With more people spending more time at home—watching Netflix, gaming, making calls, checking the internet—they place more demand on network gateways that were not designed to handle the load. If schools are closed and the kids are home, that only adds to the load.

Typically, when a carrier’s network becomes overwhelmed it  has sharing agreements with other providers to pick up the load. But, if those providers also are experiencing high-demand, they will be unable to handle the extra traffic.

SEE: Amazon halts all employee travel, Nike closes Oregon campus (TechRepublic)

“So there’s a kind of a waterfall effect,” Palmer said. “If there are capacity crunches on the network, the next path is chosen, and then the next path, until a free gateway is found. Because of this change, capacity strains are found in different areas, and international calls are finding different ways out of the country using different appliances. It’s a struggle for the network to adjust to any significant change in demand pattern.”

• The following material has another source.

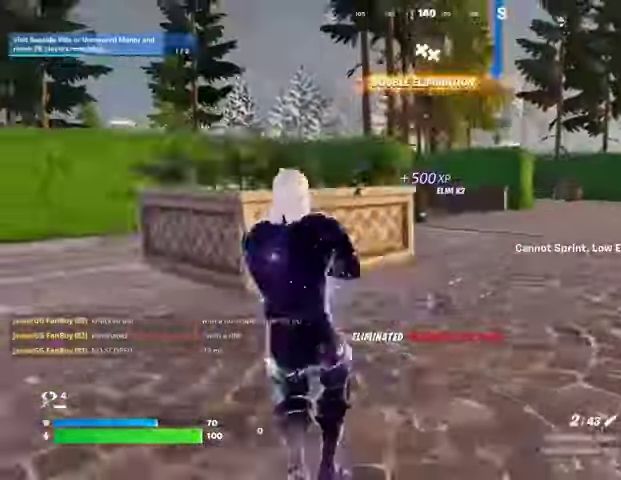
{"buttons": [], "left_stick": "up", "right_stick": "center", "events": [[67, "CROSS", "down"], [100, "SQUARE", "down"], [167, "CROSS", "up"], [200, "SQUARE", "up"], [267, "SQUARE", "down"], [333, "SQUARE", "up"]]}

Another issue is maintenance. With localized quarantines in effect, equipment failures in those regions may not be fixed quickly. Unlike China, which has a lot of telecom engineers at the ready to address network quality and downtime issues, other areas of the world like countries in Africa may not be so well staffed, Palmer said. This could lead to these areas being slower to recover should quarantines go into effect.

As of this weekend, Palmer said call quality in both China and South Korea have improved but Spearline chalks this up to reduced demand.

“China has stabilized quite well,” Palmer said. “Though still at a lesser performance than pre-event. South Korea’s performance is somewhat more volatile with a more saw-tooth curve.”